Best Practices: Choosing the Right Container Size

In this article, we discuss how to allocate resources for Docker containers running on the DataScience.com Platform. If you’re new to Docker containers, please see Docker’s documentation for a helpful overview. For the purposes of this article, all you need to know is container resource allocation.

All DataScience.com Platform services (launching a session, running a script, scheduling a job, deploying a model, etc.) run on containers. Containers are sandboxed environments running on your on-premise infrastructure or in the cloud. When you launch a service on the Platform, a new container is created on one of your host machines. You can specify the maximum amount of memory and CPU that the service is allowed to use on the host.

Though services running on the same host are isolated from each other, they all share the host’s CPU and memory. If too many resource-intensive containers are competing on the same host, the following may occur:

  • Services may slow down or error out.
  • You may be unable to launch new services on the host.

Strategic Resource Allocation

To avoid complications, it’s important to allocate resources for your containers strategically. You want to ensure that your container runs with enough resources to run your code and you want to write code that requires as few resources as possible.

To determine the CPU and memory requirements of your code, use the following profiling tools:

  • memory_profiler for memory usage in Python
  • psutil for CPU usage in Python
  • profr, profviz and RStudio profiler for memory usage in R
  • top or htop for memory and CPU usage or any script

To determine the amount of resources available in your environment, Admin users can view the DataScience.com Platform Resources page, accessible through the avatar dropdown.

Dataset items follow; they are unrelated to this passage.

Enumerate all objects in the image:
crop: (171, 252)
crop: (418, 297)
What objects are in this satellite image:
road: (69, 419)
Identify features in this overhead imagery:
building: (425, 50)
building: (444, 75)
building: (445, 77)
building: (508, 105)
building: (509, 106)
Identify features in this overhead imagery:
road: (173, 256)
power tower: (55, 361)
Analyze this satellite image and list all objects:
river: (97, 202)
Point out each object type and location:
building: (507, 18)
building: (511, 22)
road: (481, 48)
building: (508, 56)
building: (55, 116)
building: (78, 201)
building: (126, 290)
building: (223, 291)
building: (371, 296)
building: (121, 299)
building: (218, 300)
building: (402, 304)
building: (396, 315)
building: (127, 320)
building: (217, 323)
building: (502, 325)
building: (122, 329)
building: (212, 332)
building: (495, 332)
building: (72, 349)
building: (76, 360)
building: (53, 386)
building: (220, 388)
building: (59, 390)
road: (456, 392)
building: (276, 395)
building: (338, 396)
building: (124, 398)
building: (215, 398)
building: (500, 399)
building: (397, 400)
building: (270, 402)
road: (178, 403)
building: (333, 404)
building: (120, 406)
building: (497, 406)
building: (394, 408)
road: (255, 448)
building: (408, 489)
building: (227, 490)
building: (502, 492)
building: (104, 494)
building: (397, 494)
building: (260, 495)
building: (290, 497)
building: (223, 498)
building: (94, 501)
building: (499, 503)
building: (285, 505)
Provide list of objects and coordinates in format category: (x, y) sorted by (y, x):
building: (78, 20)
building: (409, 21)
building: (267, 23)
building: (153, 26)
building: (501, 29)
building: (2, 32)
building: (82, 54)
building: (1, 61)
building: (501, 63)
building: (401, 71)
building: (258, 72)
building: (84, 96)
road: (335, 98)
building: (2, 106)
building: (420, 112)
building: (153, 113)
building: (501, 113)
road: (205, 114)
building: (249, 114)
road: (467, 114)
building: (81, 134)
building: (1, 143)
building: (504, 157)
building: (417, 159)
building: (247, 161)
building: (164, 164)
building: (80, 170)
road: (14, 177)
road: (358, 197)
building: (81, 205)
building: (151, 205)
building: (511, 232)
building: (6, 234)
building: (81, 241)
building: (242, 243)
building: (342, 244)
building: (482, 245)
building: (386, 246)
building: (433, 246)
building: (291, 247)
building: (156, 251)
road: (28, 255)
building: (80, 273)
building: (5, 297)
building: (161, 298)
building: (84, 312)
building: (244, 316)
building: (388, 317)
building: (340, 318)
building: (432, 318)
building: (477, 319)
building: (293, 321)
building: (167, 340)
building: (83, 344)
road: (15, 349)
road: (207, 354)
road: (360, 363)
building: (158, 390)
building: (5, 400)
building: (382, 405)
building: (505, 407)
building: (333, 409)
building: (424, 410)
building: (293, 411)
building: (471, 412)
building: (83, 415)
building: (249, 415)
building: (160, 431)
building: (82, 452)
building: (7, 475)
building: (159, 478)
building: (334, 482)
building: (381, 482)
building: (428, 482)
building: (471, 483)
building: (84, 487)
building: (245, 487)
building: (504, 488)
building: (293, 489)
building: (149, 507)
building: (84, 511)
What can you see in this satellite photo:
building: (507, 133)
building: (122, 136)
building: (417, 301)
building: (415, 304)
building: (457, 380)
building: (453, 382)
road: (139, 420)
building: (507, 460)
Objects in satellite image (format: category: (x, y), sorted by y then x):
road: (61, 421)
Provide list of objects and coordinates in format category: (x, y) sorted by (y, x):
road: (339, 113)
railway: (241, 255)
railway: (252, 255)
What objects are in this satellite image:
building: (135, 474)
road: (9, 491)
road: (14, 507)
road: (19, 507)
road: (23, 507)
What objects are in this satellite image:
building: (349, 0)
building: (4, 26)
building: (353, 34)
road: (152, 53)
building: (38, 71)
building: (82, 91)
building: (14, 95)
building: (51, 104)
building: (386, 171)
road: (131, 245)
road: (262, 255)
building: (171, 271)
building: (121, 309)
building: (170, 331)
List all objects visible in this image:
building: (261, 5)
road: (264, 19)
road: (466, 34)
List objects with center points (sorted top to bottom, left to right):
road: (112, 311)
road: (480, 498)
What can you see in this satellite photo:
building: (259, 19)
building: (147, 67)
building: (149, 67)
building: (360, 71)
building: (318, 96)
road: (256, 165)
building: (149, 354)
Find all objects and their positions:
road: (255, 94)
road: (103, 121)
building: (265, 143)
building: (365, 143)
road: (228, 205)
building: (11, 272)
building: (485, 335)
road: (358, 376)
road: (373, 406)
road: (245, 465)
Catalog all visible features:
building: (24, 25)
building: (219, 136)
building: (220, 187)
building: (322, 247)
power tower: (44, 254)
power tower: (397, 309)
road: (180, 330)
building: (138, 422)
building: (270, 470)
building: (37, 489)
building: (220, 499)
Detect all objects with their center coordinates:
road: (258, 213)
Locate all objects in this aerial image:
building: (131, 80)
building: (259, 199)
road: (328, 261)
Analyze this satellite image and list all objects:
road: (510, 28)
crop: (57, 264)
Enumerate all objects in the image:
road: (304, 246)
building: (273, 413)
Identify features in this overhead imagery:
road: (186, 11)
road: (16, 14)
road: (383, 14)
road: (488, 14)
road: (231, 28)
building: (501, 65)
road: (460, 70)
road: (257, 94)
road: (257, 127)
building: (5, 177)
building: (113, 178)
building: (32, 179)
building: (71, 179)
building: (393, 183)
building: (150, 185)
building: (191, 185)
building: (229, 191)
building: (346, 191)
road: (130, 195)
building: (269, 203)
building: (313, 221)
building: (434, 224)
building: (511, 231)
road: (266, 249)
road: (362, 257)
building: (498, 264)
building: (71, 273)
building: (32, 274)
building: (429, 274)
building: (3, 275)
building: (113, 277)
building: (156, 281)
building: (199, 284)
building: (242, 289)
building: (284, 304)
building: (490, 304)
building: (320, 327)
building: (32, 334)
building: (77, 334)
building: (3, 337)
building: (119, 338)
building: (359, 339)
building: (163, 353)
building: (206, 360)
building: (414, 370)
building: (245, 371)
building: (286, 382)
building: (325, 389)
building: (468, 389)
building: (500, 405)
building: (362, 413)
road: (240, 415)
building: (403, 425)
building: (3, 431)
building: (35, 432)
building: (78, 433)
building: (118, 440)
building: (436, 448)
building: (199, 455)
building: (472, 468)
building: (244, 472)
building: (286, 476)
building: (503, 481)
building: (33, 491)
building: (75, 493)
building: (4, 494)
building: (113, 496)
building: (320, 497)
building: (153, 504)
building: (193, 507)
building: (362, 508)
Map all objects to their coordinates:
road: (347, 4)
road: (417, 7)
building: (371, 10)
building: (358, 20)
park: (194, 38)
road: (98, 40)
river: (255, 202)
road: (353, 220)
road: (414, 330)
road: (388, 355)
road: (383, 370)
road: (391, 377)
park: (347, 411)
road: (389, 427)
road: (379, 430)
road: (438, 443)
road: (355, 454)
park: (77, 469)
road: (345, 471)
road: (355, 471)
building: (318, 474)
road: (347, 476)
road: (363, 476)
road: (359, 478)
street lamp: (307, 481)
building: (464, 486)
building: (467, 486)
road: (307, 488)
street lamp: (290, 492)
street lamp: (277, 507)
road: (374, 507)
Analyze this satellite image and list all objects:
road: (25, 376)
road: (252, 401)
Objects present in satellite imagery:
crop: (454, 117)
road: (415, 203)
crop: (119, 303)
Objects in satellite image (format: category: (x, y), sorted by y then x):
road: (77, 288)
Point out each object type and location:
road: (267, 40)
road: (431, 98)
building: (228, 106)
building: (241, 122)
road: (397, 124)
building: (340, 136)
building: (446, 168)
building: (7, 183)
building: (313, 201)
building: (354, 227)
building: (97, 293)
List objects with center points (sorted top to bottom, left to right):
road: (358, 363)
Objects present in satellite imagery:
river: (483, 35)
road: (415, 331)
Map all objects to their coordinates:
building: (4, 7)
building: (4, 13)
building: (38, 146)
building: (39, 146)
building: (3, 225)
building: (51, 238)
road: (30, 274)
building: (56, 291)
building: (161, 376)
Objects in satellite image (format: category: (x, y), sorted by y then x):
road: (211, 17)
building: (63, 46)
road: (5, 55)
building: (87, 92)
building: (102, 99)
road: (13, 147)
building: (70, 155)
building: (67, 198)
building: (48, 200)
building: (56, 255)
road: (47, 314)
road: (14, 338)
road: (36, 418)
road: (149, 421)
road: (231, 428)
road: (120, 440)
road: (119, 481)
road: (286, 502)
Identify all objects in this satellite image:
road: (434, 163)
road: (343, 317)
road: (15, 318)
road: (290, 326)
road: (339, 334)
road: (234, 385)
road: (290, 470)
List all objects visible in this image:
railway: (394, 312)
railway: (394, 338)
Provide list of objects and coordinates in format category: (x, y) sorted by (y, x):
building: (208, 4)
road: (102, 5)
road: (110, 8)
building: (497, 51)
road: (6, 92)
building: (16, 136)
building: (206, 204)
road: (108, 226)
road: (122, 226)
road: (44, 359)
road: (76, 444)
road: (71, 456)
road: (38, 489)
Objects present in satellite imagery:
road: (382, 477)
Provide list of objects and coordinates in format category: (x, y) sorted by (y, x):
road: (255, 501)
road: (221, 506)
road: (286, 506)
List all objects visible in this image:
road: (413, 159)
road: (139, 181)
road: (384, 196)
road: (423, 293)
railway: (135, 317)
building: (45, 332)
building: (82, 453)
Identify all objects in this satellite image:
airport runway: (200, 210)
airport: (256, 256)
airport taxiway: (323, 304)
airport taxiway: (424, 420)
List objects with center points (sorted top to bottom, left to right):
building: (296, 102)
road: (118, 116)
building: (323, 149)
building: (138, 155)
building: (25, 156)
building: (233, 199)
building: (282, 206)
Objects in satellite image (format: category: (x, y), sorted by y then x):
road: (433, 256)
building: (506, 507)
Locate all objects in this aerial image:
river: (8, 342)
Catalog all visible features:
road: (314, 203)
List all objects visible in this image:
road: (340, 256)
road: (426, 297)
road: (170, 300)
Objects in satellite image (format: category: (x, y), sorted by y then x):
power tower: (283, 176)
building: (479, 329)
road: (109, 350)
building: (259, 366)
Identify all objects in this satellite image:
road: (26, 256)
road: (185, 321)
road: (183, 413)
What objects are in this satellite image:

To avoid overutilizing resources:

  • Schedule jobs at off-peak times.
  • Terminate and close unused models and sessions.
  • (If enabled) use on-demand resources when few resources are available.

Code Best Practices

To reduce the footprint of your code, here are some tips:

  • Use out-of-core tools when working with large datasets, such as dask for Python or BigMemory for R.
  • Use sparse matrices when working with sparse data.
  • Use batch training when possible.
  • Delete used objects and object references to enable garbage collection.
  • Employ vectorization techniques whenever possible (available through libraries like pandas and NumPy).
  • Make use of libraries that implement efficient data structures and algorithms and avoid manually implementing machine learning algorithms unless necessary.
  • Omit useless variables from learning algorithms and models. Use feature selection algorithms to successfully subset your feature space.
  • Generally speaking, use Python 3 instead of Python 2. Python 3 contains several optimizations over Python 2.
  • Use generators when possible to avoid holding iterables in memory.
  • If reusing a model, load serialized objects in lieu of retraining, or initialize models with pretrained weights.
  • Cache intermediary results.
  • Only import what you need. For example: in Python, if you’re just using a single function from a large library, just import the function.
  • Push numerical calculations to more efficient languages like C/C++ or FORTRAN (see Cython, Rcpp).